Return all records exactly. Nothing may be added.

◇ ◇ ◇ ◇ ◇

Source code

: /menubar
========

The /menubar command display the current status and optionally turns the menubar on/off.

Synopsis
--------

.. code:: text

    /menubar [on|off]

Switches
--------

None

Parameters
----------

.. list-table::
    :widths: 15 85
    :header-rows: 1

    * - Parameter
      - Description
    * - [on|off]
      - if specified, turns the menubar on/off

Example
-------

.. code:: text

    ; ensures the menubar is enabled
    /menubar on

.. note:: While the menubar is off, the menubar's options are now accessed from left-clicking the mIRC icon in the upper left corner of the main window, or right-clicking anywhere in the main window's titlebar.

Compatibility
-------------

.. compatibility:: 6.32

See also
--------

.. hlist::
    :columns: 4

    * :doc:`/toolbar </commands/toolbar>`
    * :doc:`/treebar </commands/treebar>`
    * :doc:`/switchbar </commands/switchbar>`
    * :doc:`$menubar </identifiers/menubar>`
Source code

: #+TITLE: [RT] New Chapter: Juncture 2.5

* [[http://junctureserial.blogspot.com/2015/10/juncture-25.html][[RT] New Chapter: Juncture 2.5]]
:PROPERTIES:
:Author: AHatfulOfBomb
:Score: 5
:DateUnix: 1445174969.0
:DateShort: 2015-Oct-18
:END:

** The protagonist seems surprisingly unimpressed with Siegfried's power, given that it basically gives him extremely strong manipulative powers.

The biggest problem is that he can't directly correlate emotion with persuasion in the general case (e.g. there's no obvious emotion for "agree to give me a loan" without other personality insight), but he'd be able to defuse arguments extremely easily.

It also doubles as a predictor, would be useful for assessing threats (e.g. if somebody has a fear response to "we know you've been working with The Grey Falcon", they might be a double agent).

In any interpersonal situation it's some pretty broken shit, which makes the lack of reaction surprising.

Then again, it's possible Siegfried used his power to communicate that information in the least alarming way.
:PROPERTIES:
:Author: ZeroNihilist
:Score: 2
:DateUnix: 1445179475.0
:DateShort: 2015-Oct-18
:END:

◇ ◇ ◇ ◇ ◇

● **SOLUTION TO THIS EXERCISE**:
Source code

: /menubar
========

The /menubar command display the current status and optionally turns the menubar on/off.

Synopsis
--------

.. code:: text

    /menubar [on|off]

Switches
--------

None

Parameters
----------

.. list-table::
    :widths: 15 85
    :header-rows: 1

    * - Parameter
      - Description
    * - [on|off]
      - if specified, turns the menubar on/off

Example
-------

.. code:: text

    ; ensures the menubar is enabled
    /menubar on

.. note:: While the menubar is off, the menubar's options are now accessed from left-clicking the mIRC icon in the upper left corner of the main window, or right-clicking anywhere in the main window's titlebar.

Compatibility
-------------

.. compatibility:: 6.32

See also
--------

.. hlist::
    :columns: 4

    * :doc:`/toolbar </commands/toolbar>`
    * :doc:`/treebar </commands/treebar>`
    * :doc:`/switchbar </commands/switchbar>`
    * :doc:`$menubar </identifiers/menubar>`
Source code

: #+TITLE: [RT] New Chapter: Juncture 2.5

* [[http://junctureserial.blogspot.com/2015/10/juncture-25.html][[RT] New Chapter: Juncture 2.5]]
:PROPERTIES:
:Author: AHatfulOfBomb
:Score: 5
:DateUnix: 1445174969.0
:DateShort: 2015-Oct-18
:END:

** The protagonist seems surprisingly unimpressed with Siegfried's power, given that it basically gives him extremely strong manipulative powers.

The biggest problem is that he can't directly correlate emotion with persuasion in the general case (e.g. there's no obvious emotion for "agree to give me a loan" without other personality insight), but he'd be able to defuse arguments extremely easily.

It also doubles as a predictor, would be useful for assessing threats (e.g. if somebody has a fear response to "we know you've been working with The Grey Falcon", they might be a double agent).

In any interpersonal situation it's some pretty broken shit, which makes the lack of reaction surprising.

Then again, it's possible Siegfried used his power to communicate that information in the least alarming way.
:PROPERTIES:
:Author: ZeroNihilist
:Score: 2
:DateUnix: 1445179475.0
:DateShort: 2015-Oct-18
:END:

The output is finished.